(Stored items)
<<<<

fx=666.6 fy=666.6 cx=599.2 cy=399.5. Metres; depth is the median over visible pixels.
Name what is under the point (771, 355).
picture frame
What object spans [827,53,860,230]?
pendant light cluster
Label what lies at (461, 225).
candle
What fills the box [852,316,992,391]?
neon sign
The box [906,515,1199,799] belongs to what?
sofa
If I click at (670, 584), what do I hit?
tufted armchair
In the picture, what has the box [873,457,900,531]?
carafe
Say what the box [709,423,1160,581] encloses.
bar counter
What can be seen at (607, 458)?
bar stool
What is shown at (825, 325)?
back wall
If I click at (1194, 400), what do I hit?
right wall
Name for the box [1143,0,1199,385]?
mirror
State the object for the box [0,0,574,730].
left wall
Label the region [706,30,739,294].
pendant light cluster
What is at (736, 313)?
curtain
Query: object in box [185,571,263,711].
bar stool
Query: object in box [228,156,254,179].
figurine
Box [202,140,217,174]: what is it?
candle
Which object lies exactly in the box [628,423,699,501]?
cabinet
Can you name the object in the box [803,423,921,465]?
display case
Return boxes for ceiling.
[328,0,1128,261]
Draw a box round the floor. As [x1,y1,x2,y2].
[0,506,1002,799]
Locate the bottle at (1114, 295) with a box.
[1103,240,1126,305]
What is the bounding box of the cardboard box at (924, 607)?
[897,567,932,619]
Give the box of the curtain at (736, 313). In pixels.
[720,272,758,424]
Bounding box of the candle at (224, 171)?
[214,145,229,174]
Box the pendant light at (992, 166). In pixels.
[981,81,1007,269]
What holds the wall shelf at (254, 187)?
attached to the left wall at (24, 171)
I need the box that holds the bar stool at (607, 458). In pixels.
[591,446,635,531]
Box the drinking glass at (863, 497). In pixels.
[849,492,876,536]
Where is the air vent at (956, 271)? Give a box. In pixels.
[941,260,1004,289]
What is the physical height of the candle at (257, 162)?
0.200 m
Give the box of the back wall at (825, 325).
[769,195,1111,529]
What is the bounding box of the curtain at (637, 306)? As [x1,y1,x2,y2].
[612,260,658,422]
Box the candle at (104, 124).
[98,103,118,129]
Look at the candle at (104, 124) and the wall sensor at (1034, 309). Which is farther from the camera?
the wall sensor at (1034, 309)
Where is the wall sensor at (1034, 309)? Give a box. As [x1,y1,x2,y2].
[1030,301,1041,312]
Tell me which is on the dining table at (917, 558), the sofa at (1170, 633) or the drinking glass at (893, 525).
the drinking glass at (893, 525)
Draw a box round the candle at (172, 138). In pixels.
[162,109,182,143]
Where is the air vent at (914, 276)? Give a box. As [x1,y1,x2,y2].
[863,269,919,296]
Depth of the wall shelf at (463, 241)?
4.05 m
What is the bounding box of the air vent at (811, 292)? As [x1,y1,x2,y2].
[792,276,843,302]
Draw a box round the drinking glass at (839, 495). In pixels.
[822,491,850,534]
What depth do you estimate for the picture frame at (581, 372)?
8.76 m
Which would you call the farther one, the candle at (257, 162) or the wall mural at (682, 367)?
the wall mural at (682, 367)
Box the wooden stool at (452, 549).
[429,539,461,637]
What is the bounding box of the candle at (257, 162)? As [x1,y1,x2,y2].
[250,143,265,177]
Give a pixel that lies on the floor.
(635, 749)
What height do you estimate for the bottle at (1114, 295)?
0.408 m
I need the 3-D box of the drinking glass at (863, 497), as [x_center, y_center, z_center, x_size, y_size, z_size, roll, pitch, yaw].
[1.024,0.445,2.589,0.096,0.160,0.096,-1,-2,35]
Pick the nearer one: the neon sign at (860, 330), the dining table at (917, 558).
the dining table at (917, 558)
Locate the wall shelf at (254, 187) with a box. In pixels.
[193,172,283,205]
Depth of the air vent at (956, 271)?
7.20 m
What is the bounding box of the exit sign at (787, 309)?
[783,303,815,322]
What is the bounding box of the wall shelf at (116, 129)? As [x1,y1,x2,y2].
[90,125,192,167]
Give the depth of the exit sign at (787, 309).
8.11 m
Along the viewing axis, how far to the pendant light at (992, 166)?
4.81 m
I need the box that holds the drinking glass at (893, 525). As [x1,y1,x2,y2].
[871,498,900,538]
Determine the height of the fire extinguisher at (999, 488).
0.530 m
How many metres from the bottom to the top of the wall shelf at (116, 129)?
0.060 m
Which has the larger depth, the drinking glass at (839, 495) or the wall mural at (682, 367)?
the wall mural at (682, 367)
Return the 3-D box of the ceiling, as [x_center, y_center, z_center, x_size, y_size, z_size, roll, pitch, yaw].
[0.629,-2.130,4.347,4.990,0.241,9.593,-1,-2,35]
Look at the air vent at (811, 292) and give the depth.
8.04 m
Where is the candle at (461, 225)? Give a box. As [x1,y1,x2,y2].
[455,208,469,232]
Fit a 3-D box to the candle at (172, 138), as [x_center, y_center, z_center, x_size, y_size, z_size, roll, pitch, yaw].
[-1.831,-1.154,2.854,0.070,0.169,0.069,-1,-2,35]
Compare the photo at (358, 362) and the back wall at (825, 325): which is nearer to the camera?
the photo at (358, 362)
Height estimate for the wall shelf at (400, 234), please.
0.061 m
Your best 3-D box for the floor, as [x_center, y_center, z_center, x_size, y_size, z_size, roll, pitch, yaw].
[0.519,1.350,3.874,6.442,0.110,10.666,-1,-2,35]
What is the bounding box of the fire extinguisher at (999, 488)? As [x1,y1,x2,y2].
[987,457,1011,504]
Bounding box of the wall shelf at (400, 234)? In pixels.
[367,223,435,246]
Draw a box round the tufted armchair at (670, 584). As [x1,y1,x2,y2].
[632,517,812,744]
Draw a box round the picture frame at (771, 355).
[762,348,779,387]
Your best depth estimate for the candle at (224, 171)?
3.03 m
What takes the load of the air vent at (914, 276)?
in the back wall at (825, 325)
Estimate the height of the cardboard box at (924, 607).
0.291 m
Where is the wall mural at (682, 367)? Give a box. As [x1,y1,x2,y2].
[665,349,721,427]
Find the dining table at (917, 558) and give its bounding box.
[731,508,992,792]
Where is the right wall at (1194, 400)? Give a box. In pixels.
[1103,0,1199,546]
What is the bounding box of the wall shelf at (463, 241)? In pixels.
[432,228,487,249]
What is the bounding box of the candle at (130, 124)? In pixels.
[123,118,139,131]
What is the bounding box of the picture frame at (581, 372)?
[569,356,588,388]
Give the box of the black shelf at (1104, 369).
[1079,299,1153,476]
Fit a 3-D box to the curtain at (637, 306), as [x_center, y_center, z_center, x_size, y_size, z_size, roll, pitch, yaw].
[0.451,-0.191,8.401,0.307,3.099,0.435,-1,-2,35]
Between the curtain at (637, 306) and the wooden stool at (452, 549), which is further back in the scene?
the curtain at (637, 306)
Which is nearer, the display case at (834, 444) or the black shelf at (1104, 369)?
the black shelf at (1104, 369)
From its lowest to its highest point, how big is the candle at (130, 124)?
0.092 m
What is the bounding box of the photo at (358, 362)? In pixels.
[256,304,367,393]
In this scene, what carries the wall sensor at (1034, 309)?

>>>>

**Instructions to follow:**
Could you write out all the entries exactly as given?

**Task response:**
fx=666.6 fy=666.6 cx=599.2 cy=399.5. Metres; depth is the median over visible pixels.
Name what is under the point (771, 355).
picture frame
What object spans [827,53,860,230]?
pendant light cluster
Label what lies at (461, 225).
candle
What fills the box [852,316,992,391]?
neon sign
The box [906,515,1199,799] belongs to what?
sofa
If I click at (670, 584), what do I hit?
tufted armchair
In the picture, what has the box [873,457,900,531]?
carafe
Say what the box [709,423,1160,581] encloses.
bar counter
What can be seen at (607, 458)?
bar stool
What is shown at (825, 325)?
back wall
If I click at (1194, 400), what do I hit?
right wall
Name for the box [1143,0,1199,385]?
mirror
State the object for the box [0,0,574,730].
left wall
Label the region [706,30,739,294].
pendant light cluster
What is at (736, 313)?
curtain
Query: object in box [185,571,263,711].
bar stool
Query: object in box [228,156,254,179].
figurine
Box [202,140,217,174]: what is it?
candle
Which object lies exactly in the box [628,423,699,501]?
cabinet
Can you name the object in the box [803,423,921,465]?
display case
Return boxes for ceiling.
[328,0,1128,261]
Draw a box round the floor. As [x1,y1,x2,y2].
[0,506,1002,799]
Locate the bottle at (1114, 295) with a box.
[1103,240,1126,305]
What is the bounding box of the cardboard box at (924, 607)?
[897,567,932,619]
Give the box of the curtain at (736, 313). In pixels.
[720,272,758,424]
Bounding box of the candle at (224, 171)?
[214,145,229,174]
Box the pendant light at (992, 166). In pixels.
[981,81,1007,269]
What holds the wall shelf at (254, 187)?
attached to the left wall at (24, 171)
I need the box that holds the bar stool at (607, 458). In pixels.
[591,446,635,531]
Box the drinking glass at (863, 497). In pixels.
[849,492,876,536]
Where is the air vent at (956, 271)? Give a box. In pixels.
[941,260,1004,289]
What is the physical height of the candle at (257, 162)?
0.200 m
Give the box of the back wall at (825, 325).
[769,195,1111,529]
What is the bounding box of the curtain at (637, 306)? As [x1,y1,x2,y2].
[612,260,658,422]
Box the candle at (104, 124).
[98,103,118,129]
Look at the candle at (104, 124) and the wall sensor at (1034, 309). Which is farther from the camera?
the wall sensor at (1034, 309)
Where is the wall sensor at (1034, 309)? Give a box. As [x1,y1,x2,y2].
[1030,301,1041,312]
Tell me which is on the dining table at (917, 558), the sofa at (1170, 633) or the drinking glass at (893, 525).
the drinking glass at (893, 525)
Draw a box round the candle at (172, 138). In pixels.
[162,109,182,143]
Where is the air vent at (914, 276)? Give a box. As [x1,y1,x2,y2].
[863,269,919,296]
Depth of the wall shelf at (463, 241)?
4.05 m
What is the bounding box of the air vent at (811, 292)? As [x1,y1,x2,y2].
[792,276,843,302]
Draw a box round the drinking glass at (839, 495). In pixels.
[822,491,850,534]
What depth do you estimate for the picture frame at (581, 372)?
8.76 m
Which would you call the farther one, the candle at (257, 162) or the wall mural at (682, 367)?
the wall mural at (682, 367)
Box the wooden stool at (452, 549).
[429,539,461,637]
What is the bounding box of the candle at (257, 162)? As [x1,y1,x2,y2].
[250,143,265,177]
Give a pixel that lies on the floor.
(635, 749)
What height do you estimate for the bottle at (1114, 295)?
0.408 m
I need the 3-D box of the drinking glass at (863, 497), as [x_center, y_center, z_center, x_size, y_size, z_size, roll, pitch, yaw].
[1.024,0.445,2.589,0.096,0.160,0.096,-1,-2,35]
Pick the nearer one: the neon sign at (860, 330), the dining table at (917, 558).
the dining table at (917, 558)
Locate the wall shelf at (254, 187) with a box. In pixels.
[193,172,283,205]
Depth of the air vent at (956, 271)?
7.20 m
What is the bounding box of the exit sign at (787, 309)?
[783,303,815,322]
What is the bounding box of the wall shelf at (116, 129)? As [x1,y1,x2,y2].
[90,125,192,167]
Give the depth of the exit sign at (787, 309).
8.11 m
Along the viewing axis, how far to the pendant light at (992, 166)?
4.81 m
I need the box that holds the drinking glass at (893, 525). As [x1,y1,x2,y2].
[871,498,900,538]
Determine the height of the fire extinguisher at (999, 488).
0.530 m
How many metres from the bottom to the top of the wall shelf at (116, 129)?
0.060 m
Which has the larger depth, the drinking glass at (839, 495) or the wall mural at (682, 367)?
the wall mural at (682, 367)
Return the 3-D box of the ceiling, as [x_center, y_center, z_center, x_size, y_size, z_size, roll, pitch, yaw].
[0.629,-2.130,4.347,4.990,0.241,9.593,-1,-2,35]
Look at the air vent at (811, 292) and give the depth.
8.04 m
Where is the candle at (461, 225)? Give a box. As [x1,y1,x2,y2].
[455,208,469,232]
Fit a 3-D box to the candle at (172, 138), as [x_center, y_center, z_center, x_size, y_size, z_size, roll, pitch, yaw].
[-1.831,-1.154,2.854,0.070,0.169,0.069,-1,-2,35]
Compare the photo at (358, 362) and the back wall at (825, 325): which is nearer to the camera?
the photo at (358, 362)
Height estimate for the wall shelf at (400, 234), please.
0.061 m
Your best 3-D box for the floor, as [x_center, y_center, z_center, x_size, y_size, z_size, roll, pitch, yaw].
[0.519,1.350,3.874,6.442,0.110,10.666,-1,-2,35]
What is the bounding box of the fire extinguisher at (999, 488)? As [x1,y1,x2,y2].
[987,457,1011,504]
Bounding box of the wall shelf at (400, 234)? In pixels.
[367,223,435,246]
Draw a box round the tufted armchair at (670, 584). As [x1,y1,x2,y2].
[632,517,812,744]
Draw a box round the picture frame at (771, 355).
[762,348,779,387]
Your best depth estimate for the candle at (224, 171)?
3.03 m
What takes the load of the air vent at (914, 276)?
in the back wall at (825, 325)
Estimate the height of the cardboard box at (924, 607).
0.291 m
Where is the wall mural at (682, 367)? Give a box. As [x1,y1,x2,y2].
[665,349,721,427]
Find the dining table at (917, 558) and give its bounding box.
[731,508,992,792]
Where is the right wall at (1194, 400)? Give a box. In pixels.
[1103,0,1199,546]
What is the bounding box of the wall shelf at (463, 241)? In pixels.
[432,228,487,249]
What is the bounding box of the candle at (130, 124)? In pixels.
[123,118,139,131]
What is the bounding box of the picture frame at (581, 372)?
[569,356,588,388]
Give the box of the black shelf at (1104, 369).
[1079,299,1153,476]
Fit a 3-D box to the curtain at (637, 306), as [x_center, y_center, z_center, x_size, y_size, z_size, roll, pitch, yaw].
[0.451,-0.191,8.401,0.307,3.099,0.435,-1,-2,35]
Between the curtain at (637, 306) and the wooden stool at (452, 549), which is further back in the scene?
the curtain at (637, 306)
Which is nearer, the display case at (834, 444) or the black shelf at (1104, 369)?
the black shelf at (1104, 369)
From its lowest to its highest point, how big is the candle at (130, 124)?
0.092 m
What is the bounding box of the photo at (358, 362)? In pixels.
[256,304,367,393]
In this scene, what carries the wall sensor at (1034, 309)?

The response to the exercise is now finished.